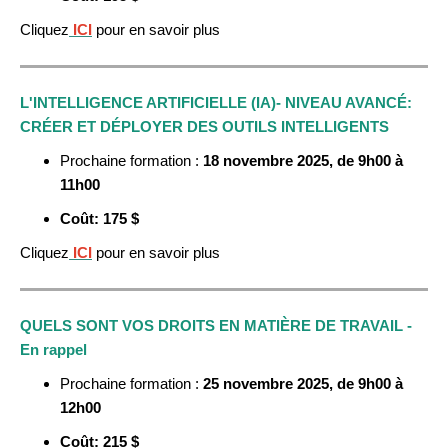
Cliquez
ICI
pour en savoir plus
L'INTELLIGENCE ARTIFICIELLE (IA)- NIVEAU AVANCÉ:
CRÉER ET DÉPLOYER DES OUTILS INTELLIGENTS
Prochaine formation :
18 novembre
2025, de 9h00 à
11h00
Coût: 175 $
Cliquez
ICI
pour en savoir plus
QUELS SONT VOS DROITS EN MATIÈRE DE TRAVAIL -
En rappel
Prochaine formation :
25 novembre
2025, de 9h00 à
12h00
Coût: 215 $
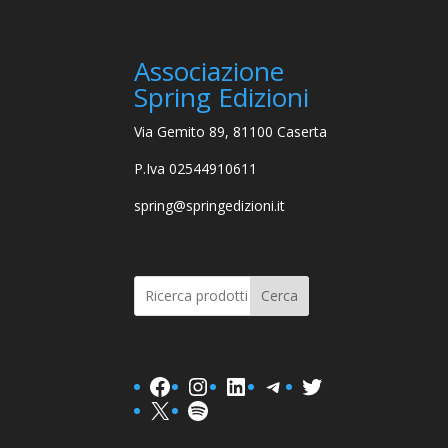
Associazione
Spring Edizioni
Via Gemito 89, 81100 Caserta
P.Iva 02544910611
spring@springedizioni.it
Cerca
Facebook
Instagram
LinkedIn
Telegram
Twitter
X
Spotify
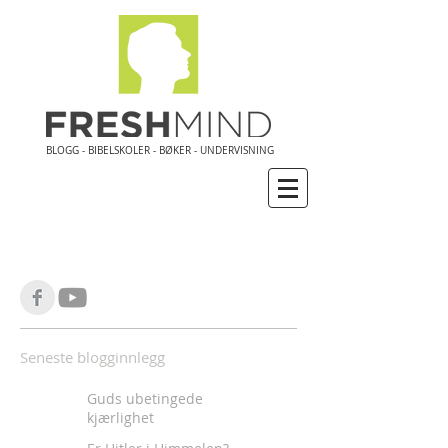
BLOGG - BIBELSKOLER - BØKER - UNDERVISNING
Seneste blogginnlegg
Guds ubetingede
kjærlighet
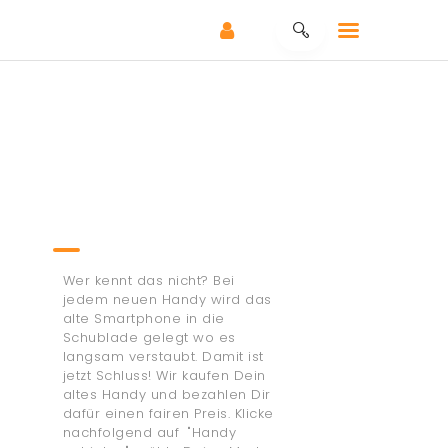
HOME
REPARATUR –
Wir kaufen Dein altes Handy und das zu einem fairen
SERVICE
Preis!
ANKAUF – SERVICE
Wir kaufen Dein Handy!
SHOP
Wer kennt das nicht? Bei
KONTAKT
jedem neuen Handy wird das
alte Smartphone in die
KLEINANZEIGEN
Schublade gelegt wo es
langsam verstaubt. Damit ist
jetzt Schluss! Wir kaufen Dein
altes Handy und bezahlen Dir
dafür einen fairen Preis. Klicke
nachfolgend auf "Handy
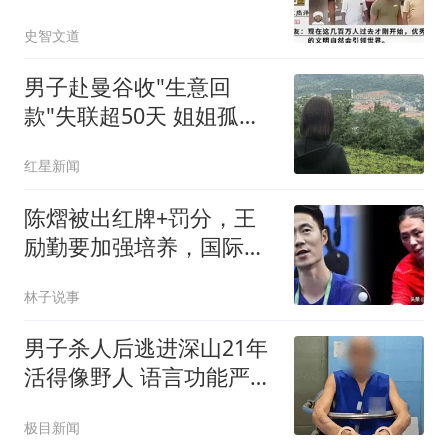
希望体谅印度的苦
史智文道
男子赴曼谷收"生意回
款"失联超50天 姐姐孤身
赴泰寻弟
红星新闻
陈熠被出红牌+罚分，王
励勤要加强培养，国际赛
场不会惯着任何人
林子说事
男子杀人后逃进深山21年
活得像野人 语言功能严重
退化
极目新闻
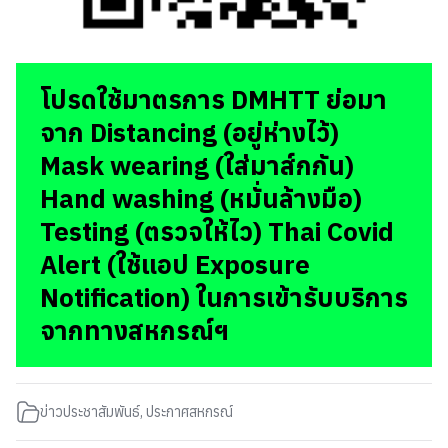
โปรดใช้มาตรการ DMHTT ย่อมา
จาก Distancing (อยู่ห่างไว้)
Mask wearing (ใส่มาส์กกัน)
Hand washing (หมั่นล้างมือ)
Testing (ตรวจให้ไว) Thai Covid
Alert (ใช้แอป Exposure
Notification) ในการเข้ารับบริการ
จากทางสหกรณ์ฯ
ข่าวประชาสัมพันธ์
,
ประกาศสหกรณ์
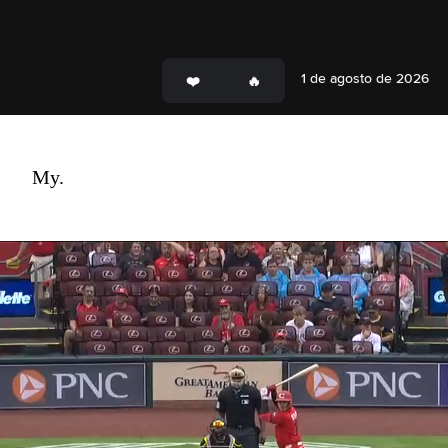
1 de agosto de 2026
My.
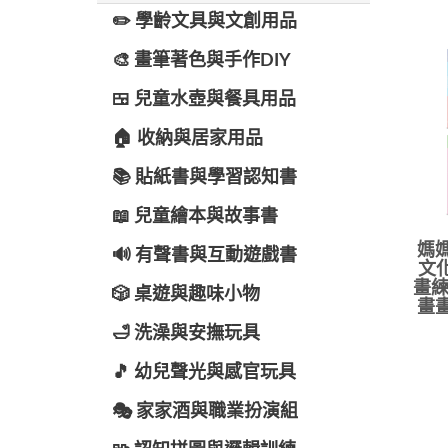
✏️ 學齡文具與文創用品
🎨 畫筆著色與手作DIY
🍱 兒童水壺與餐具用品
🏠 收納與居家用品
📚 貼紙書與學習認知書
📖 兒童繪本與故事書
媽媽
🔊 有聲書與互動遊戲書
文
畫練
🎲 桌遊與趣味小物
畫畫
🛁 洗澡與安撫玩具
🎵 幼兒聲光與感官玩具
🎭 家家酒與職業扮演組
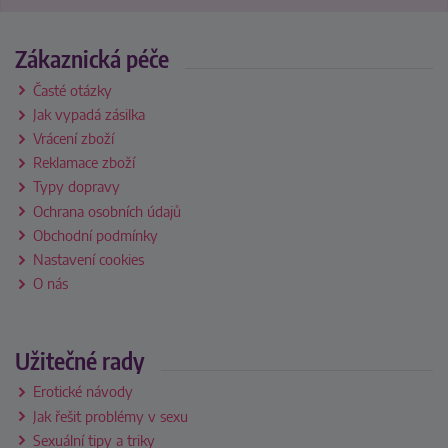
Zákaznická péče
Časté otázky
Jak vypadá zásilka
Vrácení zboží
Reklamace zboží
Typy dopravy
Ochrana osobních údajů
Obchodní podmínky
Nastavení cookies
O nás
Užitečné rady
Erotické návody
Jak řešit problémy v sexu
Sexuální tipy a triky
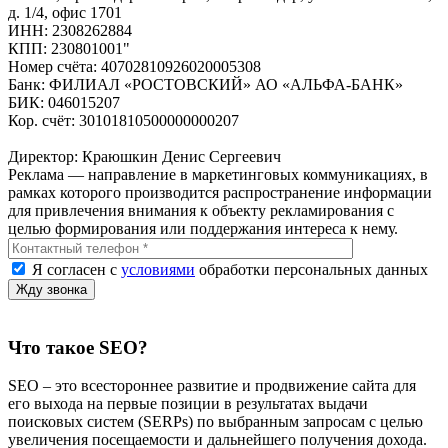
д. 1/4, офис 1701
ИНН: 2308262884
КПП: 230801001"
Номер счёта: 40702810926020005308
Банк: ФИЛИАЛ «РОСТОВСКИЙ» АО «АЛЬФА-БАНК»
БИК: 046015207
Кор. счёт: 30101810500000000207
Директор: Краюшкин Денис Сергеевич
Реклама — направление в маркетинговых коммуникациях, в
рамках которого производится распространение информации
для привлечения внимания к объекту рекламирования с
целью формирования или поддержания интереса к нему.
Я согласен с
условиями
обработки персональных данных
Что такое SEO?
SEO – это всестороннее развитие и продвижение сайта для
его выхода на первые позиции в результатах выдачи
поисковых систем (SERPs) по выбранным запросам с целью
увеличения посещаемости и дальнейшего получения дохода.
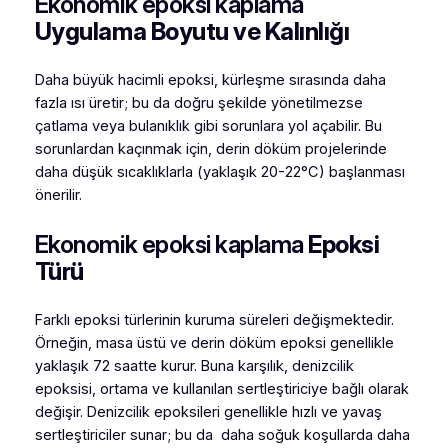
Ekonomik epoksi kaplama
Uygulama Boyutu ve Kalınlığı
Daha büyük hacimli epoksi, kürleşme sırasında daha
fazla ısı üretir; bu da doğru şekilde yönetilmezse
çatlama veya bulanıklık gibi sorunlara yol açabilir. Bu
sorunlardan kaçınmak için, derin döküm projelerinde
daha düşük sıcaklıklarla (yaklaşık 20-22°C) başlanması
önerilir.
Ekonomik epoksi kaplama
Epoksi
Türü
Farklı epoksi türlerinin kuruma süreleri değişmektedir.
Örneğin, masa üstü ve derin döküm epoksi genellikle
yaklaşık 72 saatte kurur. Buna karşılık, denizcilik
epoksisi, ortama ve kullanılan sertleştiriciye bağlı olarak
değişir. Denizcilik epoksileri genellikle hızlı ve yavaş
sertleştiriciler sunar; bu da daha soğuk koşullarda daha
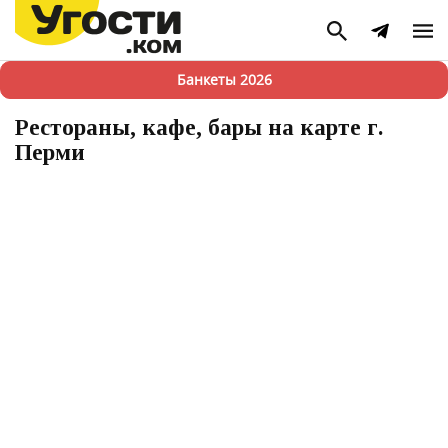
Банкеты 2026
Рестораны, кафе, бары на карте г.
Перми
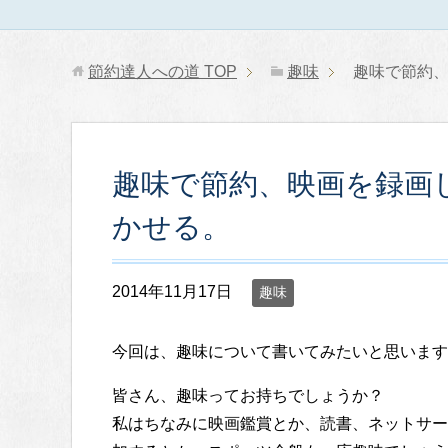
節約達人への道
TOP
趣味
趣味で節約
趣味で節約、映画を録画
かせる。
2014年11月17日
趣味
今回は、趣味について書いてみたいと思います
皆さん、趣味ってお持ちでしょうか？
私はちなみに映画鑑賞とか、読書、ネットサー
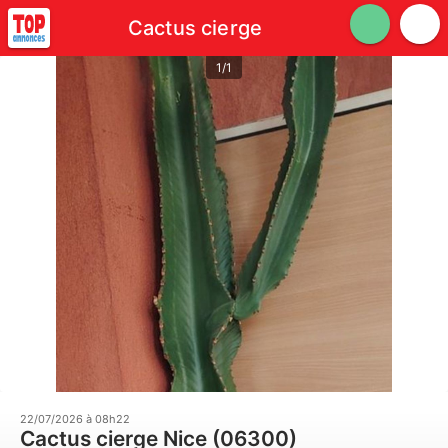
Cactus cierge
1/1
22/07/2026 à 08h22
Cactus cierge Nice (06300)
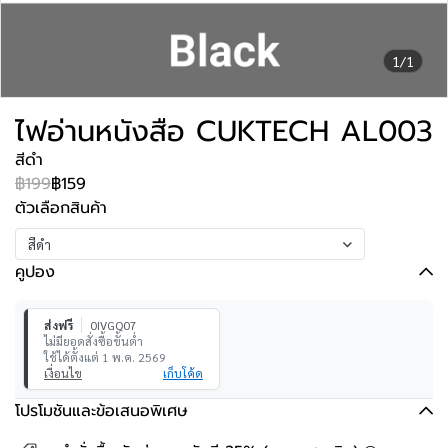
1/1
ไฟอ่านหนังสือ CUKTECH AL003
สีดำ
฿199
฿159
ตัวเลือกสินค้า
สีดำ
คูปอง
ส่งฟรี
0IVGQ07
ไม่มียอดสั่งซื้อขั้นต่ำ
ใช้ได้ตั้งแต่ 1 พ.ค. 2569
เงื่อนไข
เก็บโค้ด
โปรโมชันและข้อเสนอพิเศษ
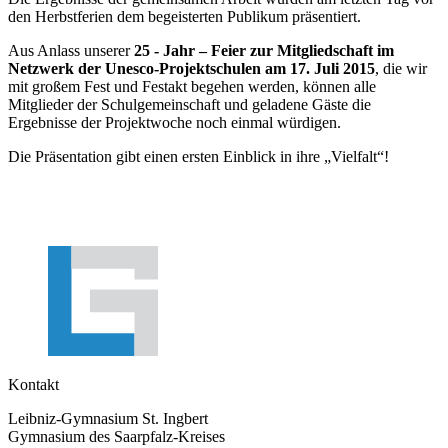
den Herbstferien dem begeisterten Publikum präsentiert.
Aus Anlass unserer
25 - Jahr – Feier zur Mitgliedschaft im
Netzwerk der Unesco-Projektschulen am 17. Juli 2015
, die wir
mit großem Fest und Festakt begehen werden, können alle
Mitglieder der Schulgemeinschaft und geladene Gäste die
Ergebnisse der Projektwoche noch einmal würdigen.
Die Präsentation gibt einen ersten Einblick in ihre „Vielfalt“!
Kontakt
Leibniz-Gymnasium St. Ingbert
Gymnasium des Saarpfalz-Kreises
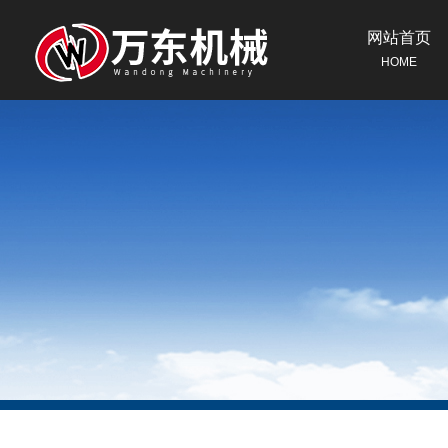
网站首页
HOME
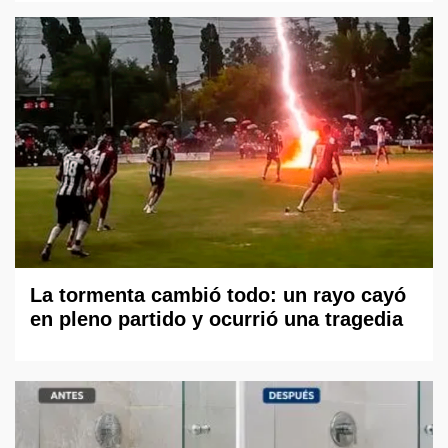
La tormenta cambió todo: un rayo cayó
en pleno partido y ocurrió una tragedia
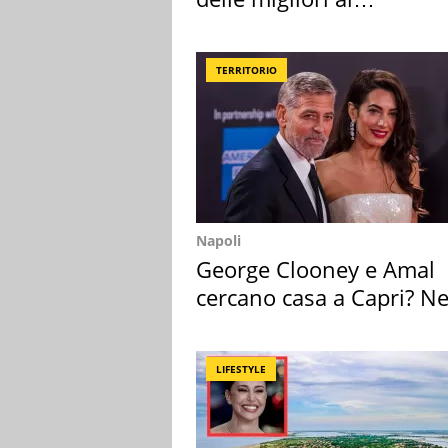
supermercato
TERRITORIO
Napoli
George Clooney e Amal
cercano casa a Capri? Ne
mirino una villa
LIFESTYLE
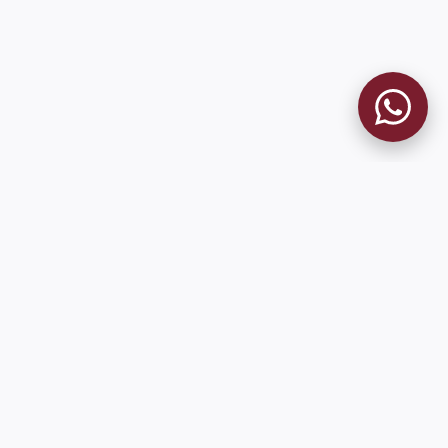
MUSEO GRANATE
El Museo
Historia del Club
Historia del Museo
Misión
Socios Fundadores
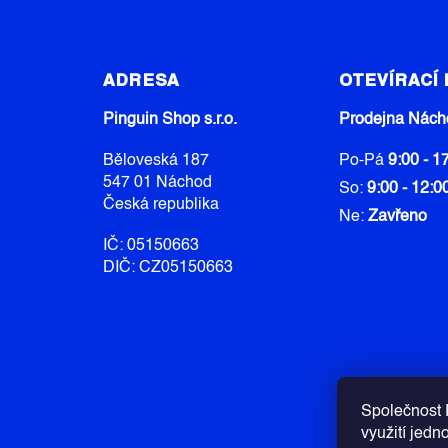
Z
Á
ADRESA
OTEVÍRACÍ
P
A
Pinguin Shop s.r.o.
Prodejna Nách
T
Běloveská 187
Po-Pá
9:00 - 1
Í
547 01 Náchod
So:
9:00 - 12:0
Česká republika
Ne:
Zavřeno
IČ: 05150663
DIČ: CZ05150663
Společnost P
využití jedn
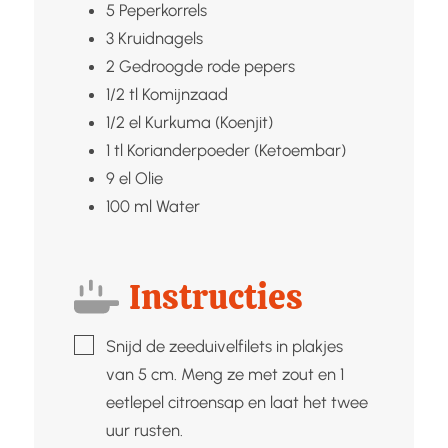
5
Peperkorrels
3
Kruidnagels
2
Gedroogde rode pepers
1/2
tl
Komijnzaad
1/2
el
Kurkuma (Koenjit)
1
tl
Korianderpoeder (Ketoembar)
9
el
Olie
100
ml
Water
Instructies
▢
Snijd de zeeduivelfilets in plakjes
van 5 cm. Meng ze met zout en 1
eetlepel citroensap en laat het twee
uur rusten.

-- -- --

Prompt
Each line above must be repeated exactly in the answer, with pictures omitted.

Task response
Cliquez
ICI
pour en savoir plus
L'INTELLIGENCE ARTIFICIELLE (IA)- NIVEAU AVANCÉ:
CRÉER ET DÉPLOYER DES OUTILS INTELLIGENTS
Prochaine formation :
18 novembre
2025, de 9h00 à
11h00
Coût: 175 $
Cliquez
ICI
pour en savoir plus
QUELS SONT VOS DROITS EN MATIÈRE DE TRAVAIL -
En rappel
Prochaine formation :
25 novembre
2025, de 9h00 à
12h00
Coût: 215 $
Associazione
Spring Edizioni
Via Gemito 89, 81100 Caserta
P.Iva 02544910611
spring@springedizioni.it
Cerca
Facebook
Instagram
LinkedIn
Telegram
Twitter
X
Spotify
BLOGG - BIBELSKOLER - BØKER - UNDERVISNING
Seneste blogginnlegg
Guds ubetingede
kjærlighet
HOME
REPARATUR –
Wir kaufen Dein altes Handy und das zu einem fairen
SERVICE
Preis!
ANKAUF – SERVICE
Wir kaufen Dein Handy!
SHOP
Wer kennt das nicht? Bei
KONTAKT
jedem neuen Handy wird das
alte Smartphone in die
KLEINANZEIGEN
Schublade gelegt wo es
langsam verstaubt. Damit ist
jetzt Schluss! Wir kaufen Dein
altes Handy und bezahlen Dir
dafür einen fairen Preis. Klicke
nachfolgend auf "Handy
希望体谅印度的苦
史智文道
男子赴曼谷收"生意回
款"失联超50天 姐姐孤身
赴泰寻弟
红星新闻
陈熠被出红牌+罚分，王
励勤要加强培养，国际赛
场不会惯着任何人
林子说事
男子杀人后逃进深山21年
活得像野人 语言功能严重
退化
极目新闻
โปรดใช้มาตรการ DMHTT ย่อมา
จาก Distancing (อยู่ห่างไว้)
Mask wearing (ใส่มาส์กกัน)
Hand washing (หมั่นล้างมือ)
Testing (ตรวจให้ไว) Thai Covid
Alert (ใช้แอป Exposure
Notification) ในการเข้ารับบริการ
จากทางสหกรณ์ฯ
ข่าวประชาสัมพันธ์
,
ประกาศสหกรณ์
1 de agosto de 2026
My.
✏️ 學齡文具與文創用品
🎨 畫筆著色與手作DIY
🍱 兒童水壺與餐具用品
🏠 收納與居家用品
📚 貼紙書與學習認知書
📖 兒童繪本與故事書
媽媽
🔊 有聲書與互動遊戲書
文
畫練
🎲 桌遊與趣味小物
畫畫
🛁 洗澡與安撫玩具
🎵 幼兒聲光與感官玩具
🎭 家家酒與職業扮演組
Zákaznická péče
Časté otázky
Jak vypadá zásilka
Vrácení zboží
Reklamace zboží
Typy dopravy
Ochrana osobních údajů
Obchodní podmínky
Nastavení cookies
O nás
Užitečné rady
Erotické návody
Jak řešit problémy v sexu
Sexuální tipy a triky
д. 1/4, офис 1701
ИНН: 2308262884
КПП: 230801001"
Номер счёта: 40702810926020005308
Банк: ФИЛИАЛ «РОСТОВСКИЙ» АО «АЛЬФА-БАНК»
БИК: 046015207
Кор. счёт: 30101810500000000207
Директор: Краюшкин Денис Сергеевич
Реклама — направление в маркетинговых коммуникациях, в
рамках которого производится распространение информации
для привлечения внимания к объекту рекламирования с
целью формирования или поддержания интереса к нему.
Я согласен с
условиями
обработки персональных данных
Что такое SEO?
SEO – это всестороннее развитие и продвижение сайта для
его выхода на первые позиции в результатах выдачи
поисковых систем (SERPs) по выбранным запросам с целью
увеличения посещаемости и дальнейшего получения дохода.
Ekonomik epoksi kaplama
Uygulama Boyutu ve Kalınlığı
Daha büyük hacimli epoksi, kürleşme sırasında daha
fazla ısı üretir; bu da doğru şekilde yönetilmezse
çatlama veya bulanıklık gibi sorunlara yol açabilir. Bu
sorunlardan kaçınmak için, derin döküm projelerinde
daha düşük sıcaklıklarla (yaklaşık 20-22°C) başlanması
önerilir.
Ekonomik epoksi kaplama
Epoksi
Türü
Farklı epoksi türlerinin kuruma süreleri değişmektedir.
Örneğin, masa üstü ve derin döküm epoksi genellikle
yaklaşık 72 saatte kurur. Buna karşılık, denizcilik
epoksisi, ortama ve kullanılan sertleştiriciye bağlı olarak
değişir. Denizcilik epoksileri genellikle hızlı ve yavaş
sertleştiriciler sunar; bu da daha soğuk koşullarda daha
Банкеты 2026
Рестораны, кафе, бары на карте г.
Перми
節約達人への道
TOP
趣味
趣味で節約
趣味で節約、映画を録画
かせる。
2014年11月17日
趣味
今回は、趣味について書いてみたいと思います
皆さん、趣味ってお持ちでしょうか？
私はちなみに映画鑑賞とか、読書、ネットサー
Cactus cierge
1/1
22/07/2026 à 08h22
Cactus cierge Nice (06300)
1/1
ไฟอ่านหนังสือ CUKTECH AL003
สีดำ
฿199
฿159
ตัวเลือกสินค้า
สีดำ
คูปอง
ส่งฟรี
0IVGQ07
ไม่มียอดสั่งซื้อขั้นต่ำ
ใช้ได้ตั้งแต่ 1 พ.ค. 2569
เงื่อนไข
เก็บโค้ด
โปรโมชันและข้อเสนอพิเศษ
den Herbstferien dem begeisterten Publikum präsentiert.
Aus Anlass unserer
25 - Jahr – Feier zur Mitgliedschaft im
Netzwerk der Unesco-Projektschulen am 17. Juli 2015
, die wir
mit großem Fest und Festakt begehen werden, können alle
Mitglieder der Schulgemeinschaft und geladene Gäste die
Ergebnisse der Projektwoche noch einmal würdigen.
Die Präsentation gibt einen ersten Einblick in ihre „Vielfalt“!
Kontakt
Leibniz-Gymnasium St. Ingbert
Gymnasium des Saarpfalz-Kreises
网站首页
HOME
La tormenta cambió todo: un rayo cayó
en pleno partido y ocurrió una tragedia
supermercato
TERRITORIO
Napoli
George Clooney e Amal
cercano casa a Capri? Ne
mirino una villa
LIFESTYLE
MUSEO GRANATE
El Museo
Historia del Club
Historia del Museo
Misión
Socios Fundadores
Z
Á
ADRESA
OTEVÍRACÍ
P
A
Pinguin Shop s.r.o.
Prodejna Nách
T
Běloveská 187
Po-Pá
9:00 - 1
Í
547 01 Náchod
So:
9:00 - 12:0
Česká republika
Ne:
Zavřeno
IČ: 05150663
DIČ: CZ05150663
Společnost P
využití jedn
5
Peperkorrels
3
Kruidnagels
2
Gedroogde rode pepers
1/2
tl
Komijnzaad
1/2
el
Kurkuma (Koenjit)
1
tl
Korianderpoeder (Ketoembar)
9
el
Olie
100
ml
Water
Instructies
▢
Snijd de zeeduivelfilets in plakjes
van 5 cm. Meng ze met zout en 1
eetlepel citroensap en laat het twee
uur rusten.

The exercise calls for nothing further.